Disclaimer: I am a slacker! I will be the first one to admit it. So I will apologize now for my late posting of my latest results. It was a busy week, so to my loyal followers, I am sorry for the delay. Now on to my post for the week.
I never thought in my wildest dreams that I would make it four weeks without food. I think about it and I can't believe the amount of strength that I have been able to conjure up. I am feeling so proud of myself. The other thing that makes me feel good is the amount of support I have gotten from my friends and family. Hearing people tell me what a great job I am doing is a great motivator to keep moving forward and to do the best I can do. I got this, and I will succeed.
In the beginning, I was kind of worried about how people would react about being in a program like this, but I have to say, the people in my world have been very receptive. It is an extreme measure to take, but if it works, hey why not, and so far it has been working. I recently went public with my involvement in the program at a meeting I was at last week. Many of my colleagues mentioned how great I was looking, and asked what my secret was. I thought about keeping it my secret, but then I thought, why should I? I am proud of my success, and I want to shout it from the rooftops that Optifast is working for me. The other reason is because maybe my involvement in the program will be the push that someone with weight issues needs to make a health change in their life. So I said that I was in this medical program, and gave the quick and dirty explanation. Surprisingly the reaction was not skepticism, it was awe. I guess mostly because when you think about it, it takes an awful lot of willpower to do what I am doing. It also doesn't hurt that I am as stubborn as they come!
Despite having a busy week, and feeling a lot of hunger and cravings, I stuck to the program. It's sometimes really hard, and the moments that get me are when I just feel defeated by the monster that I have created. I did this to me, no one else did it, and it's up to me to prevail. One of the moments that nearly sent me into a tailspin was when my husband ordered pizza for supper. It looked and smelled so good. I would have killed for a bite. But I asked myself, would you be able to stop after just one bite? The answer: highly doubtful. So I walked away, bottle of water in hand, cup of ice cubes in the other, and for one more day, I beat the monster!!

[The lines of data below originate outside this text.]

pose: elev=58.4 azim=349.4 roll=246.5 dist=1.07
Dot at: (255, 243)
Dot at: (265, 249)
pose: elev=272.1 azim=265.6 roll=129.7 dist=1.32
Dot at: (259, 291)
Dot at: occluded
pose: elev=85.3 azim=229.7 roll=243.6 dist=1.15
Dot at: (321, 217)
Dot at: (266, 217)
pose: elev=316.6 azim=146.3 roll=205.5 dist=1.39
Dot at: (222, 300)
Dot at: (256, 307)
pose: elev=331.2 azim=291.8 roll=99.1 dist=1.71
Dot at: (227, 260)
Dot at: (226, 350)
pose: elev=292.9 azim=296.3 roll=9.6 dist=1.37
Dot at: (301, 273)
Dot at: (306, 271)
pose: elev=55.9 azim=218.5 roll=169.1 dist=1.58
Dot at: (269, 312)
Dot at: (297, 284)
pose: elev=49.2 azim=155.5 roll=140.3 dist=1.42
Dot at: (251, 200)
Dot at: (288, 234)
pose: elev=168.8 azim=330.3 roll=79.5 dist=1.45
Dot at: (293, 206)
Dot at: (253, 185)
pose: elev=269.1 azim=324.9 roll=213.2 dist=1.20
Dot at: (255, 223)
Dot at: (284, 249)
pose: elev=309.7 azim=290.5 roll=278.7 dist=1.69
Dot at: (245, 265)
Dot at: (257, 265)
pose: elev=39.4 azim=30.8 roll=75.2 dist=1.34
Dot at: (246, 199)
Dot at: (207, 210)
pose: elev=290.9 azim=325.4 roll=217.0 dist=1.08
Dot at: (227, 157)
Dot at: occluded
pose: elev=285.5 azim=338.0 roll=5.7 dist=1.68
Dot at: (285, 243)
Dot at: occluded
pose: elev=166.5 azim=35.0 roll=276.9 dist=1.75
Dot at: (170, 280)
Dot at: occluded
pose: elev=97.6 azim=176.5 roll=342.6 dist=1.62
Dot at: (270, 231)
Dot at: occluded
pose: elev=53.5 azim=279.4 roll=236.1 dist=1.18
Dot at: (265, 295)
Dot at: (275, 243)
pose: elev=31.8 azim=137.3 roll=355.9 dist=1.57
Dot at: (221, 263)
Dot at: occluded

One of the things that I am struggling with right now is that I am having a hard time visualizing the results. The scale doesn't lie, the clothes that fit better don't lie, but why am I having such a hard time seeing what everyone else sees? So many people tell me they can see it, but when I look in the mirror, I still see the same thing, maybe a little bit on a good day, but that's it. I think the hardest part is that I have not been a fan of looking at myself in the mirror, so now when I do, I really look, because I am looking for the change. So this week we are talking about positive body image, and it got me thinking about what I want to see in terms of results that will make me happy. The answer is kind of silly, but it's something I have not had in a long time, and that is a sexy collar bone!! Silly I know, but when I see that it means, it has emerged from beneath the fat. And damn it, I think it's beautiful!! So that is another of my goals for this journey. So, come on sexy neck bones, I know you are there, now come on out!!
Tuesday nights are becoming something I look forward to. I really like seeing my program mates. They are such wonderful people, and so funny! I laugh a lot when I am at the meeting. It's nice to be grouped with such a great bunch. We are becoming like a cheering squad for each other. It's great because we are not in it alone, and we know it! So this weeks meeting was another success for me!! I surpassed my goal of 30 pounds gone (I set a low goal for myself because the most I have ever lost on a serious diet was 25 pounds). This week I lost 7.6 pounds!!! I am so proud of myself! I am beating the monster, and that is amazing. The other thing that I am pleased to say is that I truly feel as though this will change my lifestyle, not just for the duration of the program, but for the rest of my life! I want this, and I want it for a long time. Life is a gift, and being in the program has been a great reminder!!
I am 34.8 pounds closer to a Brand New Me!!